Rewrite the items below, changing each instance of "17.30" to "18.00" and leaving every other line unchanged.

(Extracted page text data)

■ ■ ■ ■

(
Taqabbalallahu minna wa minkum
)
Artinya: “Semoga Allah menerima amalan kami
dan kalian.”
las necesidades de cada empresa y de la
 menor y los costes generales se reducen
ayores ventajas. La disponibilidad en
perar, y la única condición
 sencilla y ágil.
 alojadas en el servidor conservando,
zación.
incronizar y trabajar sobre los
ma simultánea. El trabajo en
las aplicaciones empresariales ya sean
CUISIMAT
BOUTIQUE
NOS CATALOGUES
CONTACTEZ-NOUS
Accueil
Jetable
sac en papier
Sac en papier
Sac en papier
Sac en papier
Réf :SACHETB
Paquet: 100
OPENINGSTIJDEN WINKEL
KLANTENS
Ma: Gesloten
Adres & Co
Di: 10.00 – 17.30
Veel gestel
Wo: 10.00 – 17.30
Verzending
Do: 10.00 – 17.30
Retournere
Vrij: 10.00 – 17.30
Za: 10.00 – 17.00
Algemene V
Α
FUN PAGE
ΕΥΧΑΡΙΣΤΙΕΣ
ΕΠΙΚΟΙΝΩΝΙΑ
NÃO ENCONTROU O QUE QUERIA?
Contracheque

■ ■ ■ ■

ANSWER BELOW:
(
Taqabbalallahu minna wa minkum
)
Artinya: “Semoga Allah menerima amalan kami
dan kalian.”
las necesidades de cada empresa y de la
 menor y los costes generales se reducen
ayores ventajas. La disponibilidad en
perar, y la única condición
 sencilla y ágil.
 alojadas en el servidor conservando,
zación.
incronizar y trabajar sobre los
ma simultánea. El trabajo en
las aplicaciones empresariales ya sean
CUISIMAT
BOUTIQUE
NOS CATALOGUES
CONTACTEZ-NOUS
Accueil
Jetable
sac en papier
Sac en papier
Sac en papier
Sac en papier
Réf :SACHETB
Paquet: 100
OPENINGSTIJDEN WINKEL
KLANTENS
Ma: Gesloten
Adres & Co
Di: 10.00 – 18.00
Veel gestel
Wo: 10.00 – 18.00
Verzending
Do: 10.00 – 18.00
Retournere
Vrij: 10.00 – 18.00
Za: 10.00 – 17.00
Algemene V
Α
FUN PAGE
ΕΥΧΑΡΙΣΤΙΕΣ
ΕΠΙΚΟΙΝΩΝΙΑ
NÃO ENCONTROU O QUE QUERIA?
Contracheque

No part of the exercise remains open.